Kırmızı Elbiseyle Namaz Kılmak
Ebû Cuhayfe (r.a) şöyle buyurur:
“Bir defasında Rasûlullâh (s.a.v) Efendimiz’i kızıl sahtiyandan yayvan küçük bir çadır içinde gördüm. Bilâl (r.a) Rasûlullâh (s.a.v)’in abdest suyunu alıp getirdi. İnsanlar, Efendimiz’in kullandıkları o abdest suyundan almaya koşuşuyorlardı. O sudan her kimin eline bir şey geçtiyse (teberrük için) üzerine sürdü. Ele geçiremiyenler ise arkadaşlarının elindeki ıslaklıktan hissemend oldular. Sonra gördüm ki, Bilâl (r.a) bir harbe (mızrak) alıp (kubbenin dışında bir yere) dikti. Nebiyy-i Ekrem (s.a.v) kırmızı bir hulle (elbise) giyinmiş ve paçalarını kıvırmış vaziyette çıktılar. Harbeye doğru durarak oradaki insanlara namazı iki rekât olarak kıldırdılar. Harbenin önünden insanlar ve hayvanlar gelip gidiyordu.” (Buhârî, Salât, 17)
Şerh:
Ebû Cuhayfe (r.a) anlatıyor: Rasûlullâh (s.a.v) öğle sıcağında Bathâ’ya çıktılar. Abdest alarak öğle ve ikindi namazını ikişer rekât olarak kıldılar. Önlerinde kısa bir mızrak vardı… O arada baktım insanlar kalkmışlar, Efendimiz (s.a.v)’in mübârek ellerini tutuyorlar ve yüzlerine sürüyorlardı. Ben de bir elini tuttum ve o mübârek elini yüzüme sürdüm. Bir de ne göreyim, mübârek eli kardan daha serin ve miskten daha güzel kokulu idi. (Buhârî, Menâkıb, 23; Ahmed, IV, 309)

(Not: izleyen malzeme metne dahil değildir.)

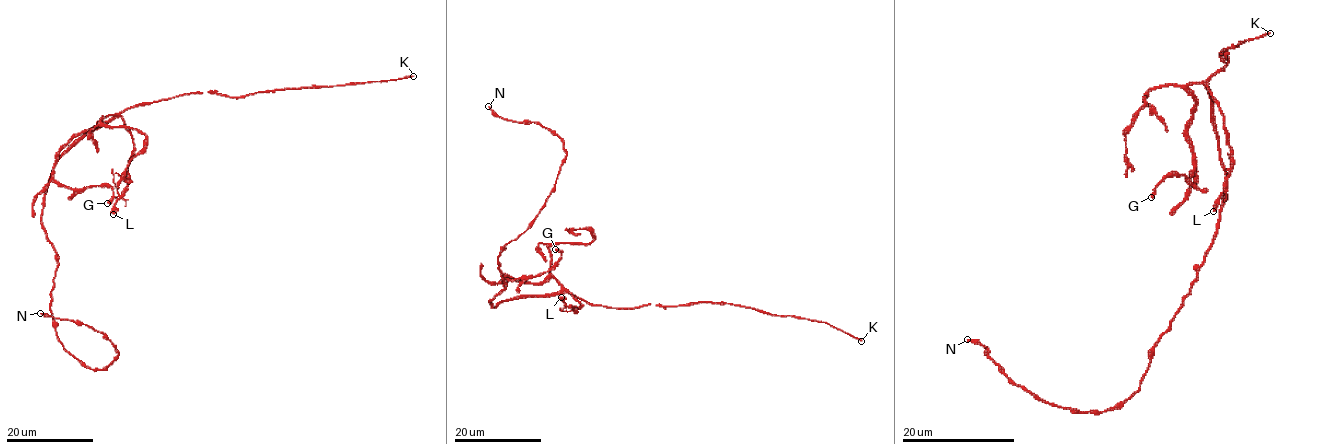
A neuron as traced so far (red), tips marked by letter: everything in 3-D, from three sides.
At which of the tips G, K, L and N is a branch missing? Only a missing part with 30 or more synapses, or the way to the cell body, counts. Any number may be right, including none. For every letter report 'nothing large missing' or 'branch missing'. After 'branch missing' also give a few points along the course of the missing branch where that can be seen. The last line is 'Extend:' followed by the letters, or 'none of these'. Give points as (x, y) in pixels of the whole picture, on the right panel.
G: nothing large missing
K: branch missing
L: nothing large missing
N: nothing large missing
Extend: K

Bu hadîsteki hâdise, Peygamber (s.a.v) Efendimiz’in Mekke’ye yaptıkları seferlerinden birinde vâki olmuştur. Ya Mekke fethi veya Veda Haccı esnâsındadır. Allah Rasûlü (s.a.v) Minâ’ya yakın Ebtah denilen yerde imişler. Nesâî’nin rivayetine göre, yanlarında kırk kadar sahâbî varmış.
Bu hulle -hadîsin lâfzından anlaşıldığına göre- başka renk karışmamış kan kırmızı bir elbise idi. Binâenaleyh bundan, safî kırmızı olan elbise giymenin haram olmadığı, bu tür elbiselerle kılınan namazın câiz olduğu hükmü çıkarılıyor. Ancak Hanefî mezhebi imamları, diğer hadislerden hareketle katıksız kırmızı renkten ibaret elbise giymeyi mekruh kabul etmiştir. Şâfiî mezhebi imamları ise bunu câiz görürler. Aynı şekilde erkeklerin zaʻferan veya safranla boyanmış katıksız sarı renkli elbiseler giymesi de mekruhtur.

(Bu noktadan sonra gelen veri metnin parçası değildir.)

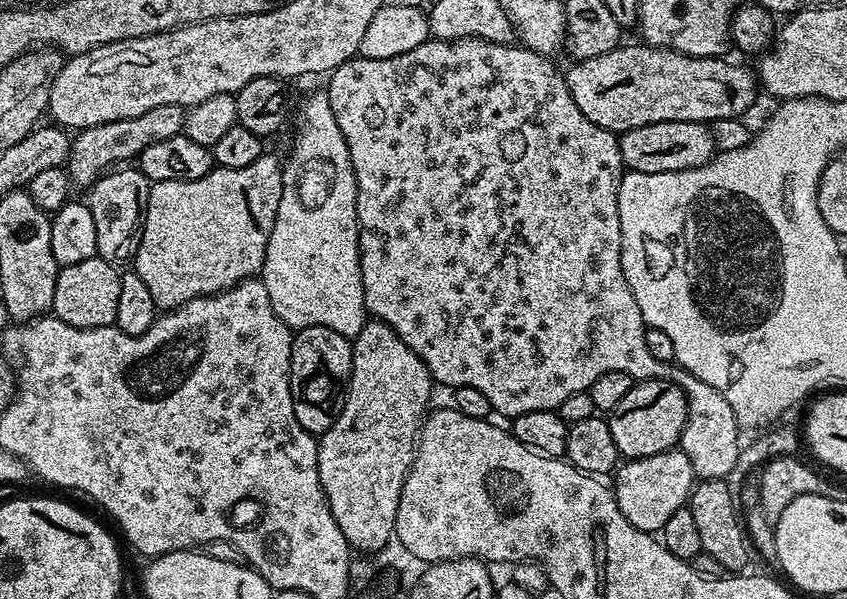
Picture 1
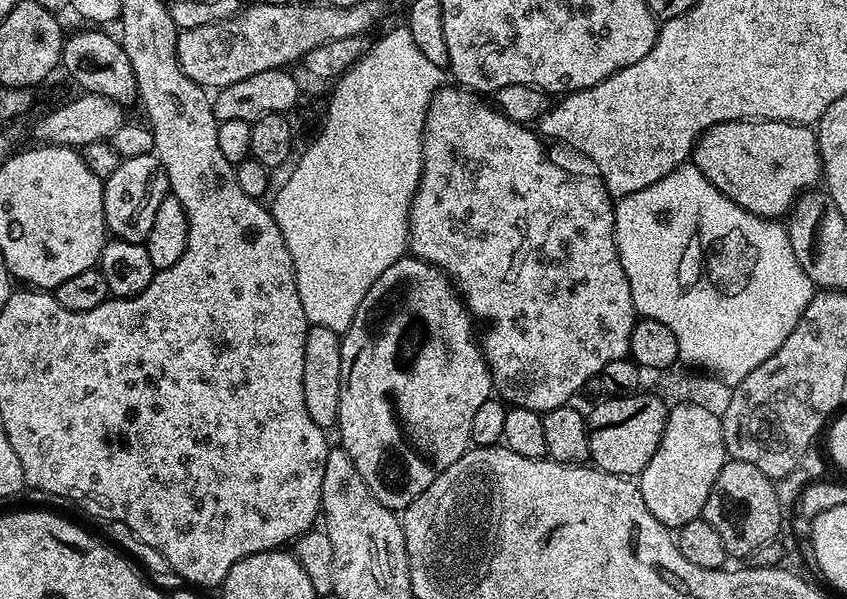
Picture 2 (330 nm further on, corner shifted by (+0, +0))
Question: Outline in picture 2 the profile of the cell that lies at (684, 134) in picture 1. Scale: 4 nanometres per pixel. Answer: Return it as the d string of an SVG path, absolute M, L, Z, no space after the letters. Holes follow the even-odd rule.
M731 120L730 122L722 122L715 124L713 128L708 128L700 135L696 142L696 147L692 150L690 157L691 163L695 164L696 169L706 177L709 182L717 188L722 194L726 194L726 198L730 198L730 202L734 202L738 206L742 206L742 210L746 210L755 216L766 216L769 218L784 218L792 210L792 205L803 192L815 189L821 183L824 164L820 160L820 147L816 141L816 133L809 125L791 124L785 120Z

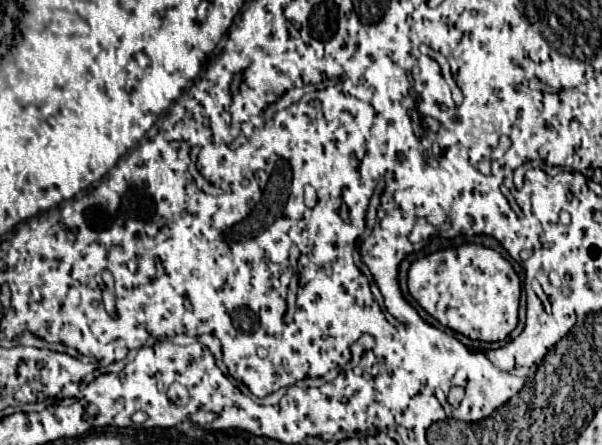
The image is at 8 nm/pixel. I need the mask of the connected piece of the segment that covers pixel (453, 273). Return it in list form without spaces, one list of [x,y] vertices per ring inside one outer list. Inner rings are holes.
[[[478,243],[438,249],[408,269],[408,291],[440,325],[476,341],[504,341],[518,325],[520,277],[498,251]]]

Efendimiz (s.a.v) ve ashâbı, seferî oldukları için öğle ve ikindiyi ikişer rekât kılmışlardır.
İmâm’ın sütresi cemaatin de sütresi yerine geçer. Efendimiz’in önüne sütre olarak bir harbe dikildiği için onun ötesinden insanların ve hayvanların geçmesi namazlarına bir zarar vermemiştir.